Delegação internacional gosta de ônibus elétrico, mas critica falta de integração nos transportes metropolitanos da Grande São Paulo

Diário do Transporte

 

Duas realidades bem diferentes em poucos quilômetros percorridos.

 

Foi esta a principal percepção de uma delegação de autoridades de transportes da região metropolitana de Turim (Itália) que, em cooperação técnica com o Consórcio Intermunicipal ABC, está na região para trocar experiências sobre mobilidade.

 

“O ônibus elétrico é muito bom. É uma boa prática e percorre um corredor segregado, mas precisa ser melhor trabalhada a questão da bilhetagem, a falta integrações tarifárias” .

 

A conclusão é do representante do Departamento de Trânsito e Mobilidade de Turim, Giuseppe Estivo, ao final de uma visita técnica na manhã desta terça-feira, 27 de fevereiro de 2018, à garagem da Metra, operadora do Corredor ABD, ao centro de monitoramento da empresa e de uma viagem em ônibus reservado entre a sede da companhia, no bairro Planalto, em São Bernardo do Campo, e o Terminal Santo André Oeste, na região central.

**TAREFAS DO EXERCÍCIO:**
a – Extraia das entradas, sem nenhuma alteração, as linhas que vão da que contém “text 14) teikia” até a que contém “text 4) koordinuoja”, incluindo as duas.
b – Dê continuidade ao texto sobre a visita da delegação de Turim, começando logo após a última frase apresentada.
O texto e as entradas vêm de fontes diferentes.

**Entradas de elementos com caixas delimitadoras:**
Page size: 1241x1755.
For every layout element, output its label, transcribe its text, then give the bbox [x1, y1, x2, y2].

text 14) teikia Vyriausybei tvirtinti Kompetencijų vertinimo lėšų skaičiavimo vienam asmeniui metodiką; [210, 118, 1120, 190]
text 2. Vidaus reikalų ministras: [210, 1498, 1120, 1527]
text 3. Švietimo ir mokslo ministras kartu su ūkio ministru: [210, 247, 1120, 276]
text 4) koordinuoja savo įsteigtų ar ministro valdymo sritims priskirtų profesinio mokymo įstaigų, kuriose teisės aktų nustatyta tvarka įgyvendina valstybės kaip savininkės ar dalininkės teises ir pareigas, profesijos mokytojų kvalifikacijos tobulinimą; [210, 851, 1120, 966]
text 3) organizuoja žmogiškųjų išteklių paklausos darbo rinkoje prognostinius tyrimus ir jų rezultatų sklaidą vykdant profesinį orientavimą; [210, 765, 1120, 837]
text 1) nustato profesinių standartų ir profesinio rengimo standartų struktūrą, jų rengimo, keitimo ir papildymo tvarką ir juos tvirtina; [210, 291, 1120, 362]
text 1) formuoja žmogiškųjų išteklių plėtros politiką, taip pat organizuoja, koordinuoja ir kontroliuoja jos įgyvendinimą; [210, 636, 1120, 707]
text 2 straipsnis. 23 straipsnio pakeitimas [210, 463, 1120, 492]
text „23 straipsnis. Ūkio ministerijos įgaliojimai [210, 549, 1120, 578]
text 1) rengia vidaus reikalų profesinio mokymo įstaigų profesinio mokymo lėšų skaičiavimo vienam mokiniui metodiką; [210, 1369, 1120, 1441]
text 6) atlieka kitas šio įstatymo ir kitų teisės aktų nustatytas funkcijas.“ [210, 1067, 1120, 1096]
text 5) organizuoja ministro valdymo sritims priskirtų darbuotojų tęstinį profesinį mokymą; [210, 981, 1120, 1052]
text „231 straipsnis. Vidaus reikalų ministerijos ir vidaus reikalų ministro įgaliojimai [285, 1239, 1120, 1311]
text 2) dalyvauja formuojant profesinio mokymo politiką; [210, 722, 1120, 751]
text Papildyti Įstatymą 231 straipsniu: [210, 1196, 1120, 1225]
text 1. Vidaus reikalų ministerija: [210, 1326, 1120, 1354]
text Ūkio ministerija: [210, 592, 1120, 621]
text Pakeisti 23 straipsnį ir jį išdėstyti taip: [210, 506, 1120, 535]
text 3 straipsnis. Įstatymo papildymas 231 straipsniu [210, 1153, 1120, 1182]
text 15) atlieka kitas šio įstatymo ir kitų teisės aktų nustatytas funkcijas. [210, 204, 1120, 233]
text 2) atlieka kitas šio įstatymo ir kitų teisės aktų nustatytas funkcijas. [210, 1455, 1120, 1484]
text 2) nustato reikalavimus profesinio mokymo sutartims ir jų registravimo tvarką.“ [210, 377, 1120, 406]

**RESPOSTAS ESPERADAS:**
a –
text 14) teikia Vyriausybei tvirtinti Kompetencijų vertinimo lėšų skaičiavimo vienam asmeniui metodiką; [210, 118, 1120, 190]
text 2. Vidaus reikalų ministras: [210, 1498, 1120, 1527]
text 3. Švietimo ir mokslo ministras kartu su ūkio ministru: [210, 247, 1120, 276]
text 4) koordinuoja savo įsteigtų ar ministro valdymo sritims priskirtų profesinio mokymo įstaigų, kuriose teisės aktų nustatyta tvarka įgyvendina valstybės kaip savininkės ar dalininkės teises ir pareigas, profesijos mokytojų kvalifikacijos tobulinimą; [210, 851, 1120, 966]

b –
O trajeto foi percorrido num ônibus do tipo DualBus, de tecnologia brasileira fabricada pela Eletra, que pode operar tanto no modo híbrido (com um motor a combustão gerando energia para o motor elétrico) ou no modo elétrico puro (apenas com a energia armazenada nas baterias).

 

O veículo e a garagem da empresa foram aprovados.

 

Mas logo na chegada ao Terminal Santo André Oeste, a expressão dos integrantes da delegação deixava claro que muitas coisas desagradaram, como iluminação restrita, sinalização, excesso de grades e catracas.

 

Na área próxima ao embarque para os trens da CPTM – Companhia Paulista de Trens Metropolitanos, surgiam mais dúvidas e olhares que nem sempre demonstravam aprovação.

 

Ao verem o mapa com as linhas metropolitanas perto do corredor de acesso para o trem, os especialistas tentavam entender quais as lógicas do sistema das linhas da CPTM, do Metrô e do Corredor ABD.

 

Mas de tudo o que foi visto pelos profissionais e especialistas internacionais do comitê, o que parece ter mais incomodado mesmo foi a falta de integração tarifária e tecnológica entre ônibus municipais, ônibus metropolitanos comuns, ônibus e trólebus da Metra, Metrô e CPTM.

 

Giuseppe Estivo diz que de uma maneira urgente, regiões como o ABC devem ter agências unificadas de transportes. Afinal, os deslocamentos das pessoas não se restringem apenas À um município e à um sistema, mas na prática as decisões são tomadas de forma isolada pelas cidades e pelo Estado, com pouca comunicação e complementariedade.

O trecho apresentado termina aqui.